(Stored data)
• • • • • • •
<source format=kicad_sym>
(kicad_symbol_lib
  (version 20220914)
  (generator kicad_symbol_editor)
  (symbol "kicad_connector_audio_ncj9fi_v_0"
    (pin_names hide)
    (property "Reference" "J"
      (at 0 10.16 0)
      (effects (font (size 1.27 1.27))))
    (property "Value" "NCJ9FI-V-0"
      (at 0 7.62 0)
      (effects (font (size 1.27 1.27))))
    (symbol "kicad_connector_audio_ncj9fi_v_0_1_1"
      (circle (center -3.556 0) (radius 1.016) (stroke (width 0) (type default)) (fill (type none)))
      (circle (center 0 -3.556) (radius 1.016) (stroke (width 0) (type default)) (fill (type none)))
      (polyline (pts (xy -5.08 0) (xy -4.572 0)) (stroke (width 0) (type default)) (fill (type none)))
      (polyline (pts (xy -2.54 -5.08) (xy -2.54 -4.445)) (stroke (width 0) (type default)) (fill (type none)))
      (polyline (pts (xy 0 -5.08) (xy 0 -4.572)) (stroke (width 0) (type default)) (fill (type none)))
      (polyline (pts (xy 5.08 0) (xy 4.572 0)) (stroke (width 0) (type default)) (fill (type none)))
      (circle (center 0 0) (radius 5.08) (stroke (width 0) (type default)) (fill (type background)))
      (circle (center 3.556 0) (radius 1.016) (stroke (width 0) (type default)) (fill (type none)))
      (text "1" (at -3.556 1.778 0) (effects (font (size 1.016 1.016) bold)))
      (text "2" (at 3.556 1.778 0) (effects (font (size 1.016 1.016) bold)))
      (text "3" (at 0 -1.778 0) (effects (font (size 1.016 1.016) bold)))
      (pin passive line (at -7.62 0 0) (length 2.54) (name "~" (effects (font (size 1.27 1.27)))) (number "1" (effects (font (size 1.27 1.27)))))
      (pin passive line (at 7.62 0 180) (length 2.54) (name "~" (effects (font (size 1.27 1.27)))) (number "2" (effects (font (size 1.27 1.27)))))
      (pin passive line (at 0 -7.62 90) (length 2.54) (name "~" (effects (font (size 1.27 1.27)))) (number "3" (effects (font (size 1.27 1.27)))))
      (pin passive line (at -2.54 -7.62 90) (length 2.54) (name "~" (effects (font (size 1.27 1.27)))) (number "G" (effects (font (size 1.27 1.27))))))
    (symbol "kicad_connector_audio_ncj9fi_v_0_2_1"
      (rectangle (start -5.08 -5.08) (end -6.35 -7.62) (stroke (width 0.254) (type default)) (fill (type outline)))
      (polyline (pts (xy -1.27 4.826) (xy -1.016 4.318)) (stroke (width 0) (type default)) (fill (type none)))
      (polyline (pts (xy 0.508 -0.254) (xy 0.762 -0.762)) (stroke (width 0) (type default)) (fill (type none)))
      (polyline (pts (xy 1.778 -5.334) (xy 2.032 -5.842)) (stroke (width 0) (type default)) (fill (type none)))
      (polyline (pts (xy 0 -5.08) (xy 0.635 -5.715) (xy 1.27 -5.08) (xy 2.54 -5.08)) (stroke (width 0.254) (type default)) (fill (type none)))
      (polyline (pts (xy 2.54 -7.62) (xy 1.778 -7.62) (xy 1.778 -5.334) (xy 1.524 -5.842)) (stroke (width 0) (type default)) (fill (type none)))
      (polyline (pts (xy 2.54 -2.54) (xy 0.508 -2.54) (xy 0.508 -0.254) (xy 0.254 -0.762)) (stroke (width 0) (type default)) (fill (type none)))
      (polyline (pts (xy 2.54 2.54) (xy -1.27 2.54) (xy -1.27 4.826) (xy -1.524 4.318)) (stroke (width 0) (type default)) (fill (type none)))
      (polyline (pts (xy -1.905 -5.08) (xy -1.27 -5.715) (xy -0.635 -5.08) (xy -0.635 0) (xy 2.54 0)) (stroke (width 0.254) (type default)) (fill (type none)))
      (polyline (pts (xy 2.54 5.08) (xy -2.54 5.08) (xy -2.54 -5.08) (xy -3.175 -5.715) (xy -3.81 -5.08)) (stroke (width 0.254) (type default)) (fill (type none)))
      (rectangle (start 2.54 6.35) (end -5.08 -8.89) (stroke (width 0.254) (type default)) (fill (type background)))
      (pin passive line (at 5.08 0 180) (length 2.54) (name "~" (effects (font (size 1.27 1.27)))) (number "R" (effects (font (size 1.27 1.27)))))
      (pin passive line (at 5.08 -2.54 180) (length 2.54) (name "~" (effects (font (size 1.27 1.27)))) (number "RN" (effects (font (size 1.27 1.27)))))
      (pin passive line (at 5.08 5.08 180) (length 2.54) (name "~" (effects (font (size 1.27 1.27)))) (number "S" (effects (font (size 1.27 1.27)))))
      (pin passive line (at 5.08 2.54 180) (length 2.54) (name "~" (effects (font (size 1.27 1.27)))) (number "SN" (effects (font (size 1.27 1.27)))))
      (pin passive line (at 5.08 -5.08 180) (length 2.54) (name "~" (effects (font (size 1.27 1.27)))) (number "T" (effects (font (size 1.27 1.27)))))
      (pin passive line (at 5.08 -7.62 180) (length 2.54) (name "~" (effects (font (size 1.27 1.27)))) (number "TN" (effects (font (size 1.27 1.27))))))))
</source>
• • • • • • •
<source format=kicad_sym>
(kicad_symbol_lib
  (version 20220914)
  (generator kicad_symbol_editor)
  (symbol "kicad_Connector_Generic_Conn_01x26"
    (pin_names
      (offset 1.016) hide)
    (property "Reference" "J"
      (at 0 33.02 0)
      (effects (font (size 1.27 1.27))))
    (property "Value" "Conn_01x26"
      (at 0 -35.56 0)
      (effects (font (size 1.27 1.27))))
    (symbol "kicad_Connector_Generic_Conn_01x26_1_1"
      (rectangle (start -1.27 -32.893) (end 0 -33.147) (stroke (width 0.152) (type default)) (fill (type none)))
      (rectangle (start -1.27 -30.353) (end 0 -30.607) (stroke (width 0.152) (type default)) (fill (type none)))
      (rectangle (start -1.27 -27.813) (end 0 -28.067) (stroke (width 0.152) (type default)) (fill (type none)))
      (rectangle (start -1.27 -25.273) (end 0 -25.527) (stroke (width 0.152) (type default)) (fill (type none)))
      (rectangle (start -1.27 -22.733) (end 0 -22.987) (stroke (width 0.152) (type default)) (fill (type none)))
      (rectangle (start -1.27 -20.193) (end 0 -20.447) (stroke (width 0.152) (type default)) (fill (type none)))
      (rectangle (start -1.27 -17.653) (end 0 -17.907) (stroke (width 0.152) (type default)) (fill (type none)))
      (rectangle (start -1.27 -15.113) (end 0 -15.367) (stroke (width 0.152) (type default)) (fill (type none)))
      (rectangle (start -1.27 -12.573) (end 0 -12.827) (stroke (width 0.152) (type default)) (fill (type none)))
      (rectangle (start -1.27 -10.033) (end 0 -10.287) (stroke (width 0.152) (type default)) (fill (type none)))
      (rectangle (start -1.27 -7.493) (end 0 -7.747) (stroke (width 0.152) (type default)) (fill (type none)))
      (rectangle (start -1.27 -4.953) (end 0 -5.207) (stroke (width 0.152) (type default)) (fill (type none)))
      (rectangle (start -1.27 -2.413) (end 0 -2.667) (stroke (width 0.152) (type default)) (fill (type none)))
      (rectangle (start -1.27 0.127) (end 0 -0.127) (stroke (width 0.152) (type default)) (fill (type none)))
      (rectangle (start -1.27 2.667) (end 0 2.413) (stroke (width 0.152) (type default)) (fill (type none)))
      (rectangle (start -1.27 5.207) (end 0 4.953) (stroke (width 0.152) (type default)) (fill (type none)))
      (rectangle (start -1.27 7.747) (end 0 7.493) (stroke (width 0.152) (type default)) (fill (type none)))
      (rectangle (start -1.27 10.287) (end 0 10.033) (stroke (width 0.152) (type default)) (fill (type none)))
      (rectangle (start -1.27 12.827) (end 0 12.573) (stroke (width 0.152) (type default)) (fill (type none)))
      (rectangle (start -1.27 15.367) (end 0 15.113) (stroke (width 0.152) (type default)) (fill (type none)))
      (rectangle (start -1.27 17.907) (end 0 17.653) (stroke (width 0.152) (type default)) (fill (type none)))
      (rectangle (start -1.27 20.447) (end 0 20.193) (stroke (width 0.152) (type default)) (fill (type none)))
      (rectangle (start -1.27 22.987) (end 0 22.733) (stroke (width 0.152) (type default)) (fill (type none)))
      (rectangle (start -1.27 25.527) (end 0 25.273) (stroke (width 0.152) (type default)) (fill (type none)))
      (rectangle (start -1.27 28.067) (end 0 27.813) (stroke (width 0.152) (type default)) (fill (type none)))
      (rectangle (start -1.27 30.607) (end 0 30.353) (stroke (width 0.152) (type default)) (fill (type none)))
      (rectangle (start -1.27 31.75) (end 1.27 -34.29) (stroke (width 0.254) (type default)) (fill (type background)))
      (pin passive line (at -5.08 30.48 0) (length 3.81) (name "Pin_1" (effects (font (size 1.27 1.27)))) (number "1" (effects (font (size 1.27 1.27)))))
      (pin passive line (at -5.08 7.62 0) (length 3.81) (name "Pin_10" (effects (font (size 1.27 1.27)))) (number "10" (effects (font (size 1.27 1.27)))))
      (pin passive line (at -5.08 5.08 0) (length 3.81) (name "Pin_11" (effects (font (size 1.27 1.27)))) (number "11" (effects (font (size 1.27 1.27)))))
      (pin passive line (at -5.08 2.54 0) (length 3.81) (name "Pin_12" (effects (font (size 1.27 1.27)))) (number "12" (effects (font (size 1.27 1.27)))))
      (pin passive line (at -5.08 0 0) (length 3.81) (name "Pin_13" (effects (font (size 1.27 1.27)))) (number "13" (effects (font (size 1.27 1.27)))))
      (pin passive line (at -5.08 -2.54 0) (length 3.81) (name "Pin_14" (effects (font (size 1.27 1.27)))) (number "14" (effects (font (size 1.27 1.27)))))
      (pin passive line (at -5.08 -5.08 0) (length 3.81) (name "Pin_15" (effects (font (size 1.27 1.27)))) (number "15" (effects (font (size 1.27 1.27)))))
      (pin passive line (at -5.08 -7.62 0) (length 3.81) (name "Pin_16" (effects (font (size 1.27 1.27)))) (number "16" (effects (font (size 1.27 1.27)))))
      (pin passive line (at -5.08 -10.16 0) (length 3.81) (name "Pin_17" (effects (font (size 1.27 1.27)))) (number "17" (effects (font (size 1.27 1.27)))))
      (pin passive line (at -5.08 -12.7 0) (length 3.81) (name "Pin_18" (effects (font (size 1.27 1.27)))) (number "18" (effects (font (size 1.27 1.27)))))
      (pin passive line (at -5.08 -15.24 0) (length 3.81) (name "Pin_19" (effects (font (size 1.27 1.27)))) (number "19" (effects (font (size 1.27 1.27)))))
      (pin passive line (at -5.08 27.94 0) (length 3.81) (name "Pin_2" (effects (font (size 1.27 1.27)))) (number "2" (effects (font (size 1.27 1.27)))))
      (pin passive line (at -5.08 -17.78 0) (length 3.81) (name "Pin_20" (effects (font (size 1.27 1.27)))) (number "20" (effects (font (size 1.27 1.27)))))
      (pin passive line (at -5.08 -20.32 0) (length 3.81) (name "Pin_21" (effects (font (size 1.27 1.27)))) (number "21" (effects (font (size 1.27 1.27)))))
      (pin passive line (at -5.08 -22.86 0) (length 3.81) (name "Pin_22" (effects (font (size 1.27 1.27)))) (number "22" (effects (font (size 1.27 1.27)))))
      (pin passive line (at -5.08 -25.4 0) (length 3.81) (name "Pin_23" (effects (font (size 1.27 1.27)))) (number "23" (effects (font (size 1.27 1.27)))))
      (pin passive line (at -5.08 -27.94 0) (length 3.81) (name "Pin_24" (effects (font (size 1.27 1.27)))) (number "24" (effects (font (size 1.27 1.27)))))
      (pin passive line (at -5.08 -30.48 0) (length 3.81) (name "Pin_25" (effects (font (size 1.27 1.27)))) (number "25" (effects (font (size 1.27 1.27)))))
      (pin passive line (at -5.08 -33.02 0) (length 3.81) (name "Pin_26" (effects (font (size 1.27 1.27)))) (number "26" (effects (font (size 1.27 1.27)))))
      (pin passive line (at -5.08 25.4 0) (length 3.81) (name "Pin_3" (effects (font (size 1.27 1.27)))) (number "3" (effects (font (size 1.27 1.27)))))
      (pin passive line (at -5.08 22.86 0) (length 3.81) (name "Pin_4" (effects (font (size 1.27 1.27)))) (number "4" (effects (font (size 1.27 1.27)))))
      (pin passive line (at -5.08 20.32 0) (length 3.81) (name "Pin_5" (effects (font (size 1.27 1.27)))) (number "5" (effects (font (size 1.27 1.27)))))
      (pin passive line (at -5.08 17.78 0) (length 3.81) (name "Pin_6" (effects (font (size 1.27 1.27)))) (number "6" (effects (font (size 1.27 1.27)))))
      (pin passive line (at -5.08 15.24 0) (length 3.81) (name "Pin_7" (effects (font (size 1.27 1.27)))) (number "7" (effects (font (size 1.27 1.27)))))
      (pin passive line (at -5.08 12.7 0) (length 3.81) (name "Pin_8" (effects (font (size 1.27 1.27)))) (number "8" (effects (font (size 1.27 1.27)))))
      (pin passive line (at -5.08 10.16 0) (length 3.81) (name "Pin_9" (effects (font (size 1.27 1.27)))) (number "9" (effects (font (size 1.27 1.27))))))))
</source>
• • • • • • •
From the entries above, extract only the lines running from the one containing "(pin passive line (at -5.08 -2.54" through the one containing "(pin passive line (at -5.08 -25.4", inclusive.

### [Your solution]
      (pin passive line (at -5.08 -2.54 0) (length 3.81) (name "Pin_14" (effects (font (size 1.27 1.27)))) (number "14" (effects (font (size 1.27 1.27)))))
      (pin passive line (at -5.08 -5.08 0) (length 3.81) (name "Pin_15" (effects (font (size 1.27 1.27)))) (number "15" (effects (font (size 1.27 1.27)))))
      (pin passive line (at -5.08 -7.62 0) (length 3.81) (name "Pin_16" (effects (font (size 1.27 1.27)))) (number "16" (effects (font (size 1.27 1.27)))))
      (pin passive line (at -5.08 -10.16 0) (length 3.81) (name "Pin_17" (effects (font (size 1.27 1.27)))) (number "17" (effects (font (size 1.27 1.27)))))
      (pin passive line (at -5.08 -12.7 0) (length 3.81) (name "Pin_18" (effects (font (size 1.27 1.27)))) (number "18" (effects (font (size 1.27 1.27)))))
      (pin passive line (at -5.08 -15.24 0) (length 3.81) (name "Pin_19" (effects (font (size 1.27 1.27)))) (number "19" (effects (font (size 1.27 1.27)))))
      (pin passive line (at -5.08 27.94 0) (length 3.81) (name "Pin_2" (effects (font (size 1.27 1.27)))) (number "2" (effects (font (size 1.27 1.27)))))
      (pin passive line (at -5.08 -17.78 0) (length 3.81) (name "Pin_20" (effects (font (size 1.27 1.27)))) (number "20" (effects (font (size 1.27 1.27)))))
      (pin passive line (at -5.08 -20.32 0) (length 3.81) (name "Pin_21" (effects (font (size 1.27 1.27)))) (number "21" (effects (font (size 1.27 1.27)))))
      (pin passive line (at -5.08 -22.86 0) (length 3.81) (name "Pin_22" (effects (font (size 1.27 1.27)))) (number "22" (effects (font (size 1.27 1.27)))))
      (pin passive line (at -5.08 -25.4 0) (length 3.81) (name "Pin_23" (effects (font (size 1.27 1.27)))) (number "23" (effects (font (size 1.27 1.27)))))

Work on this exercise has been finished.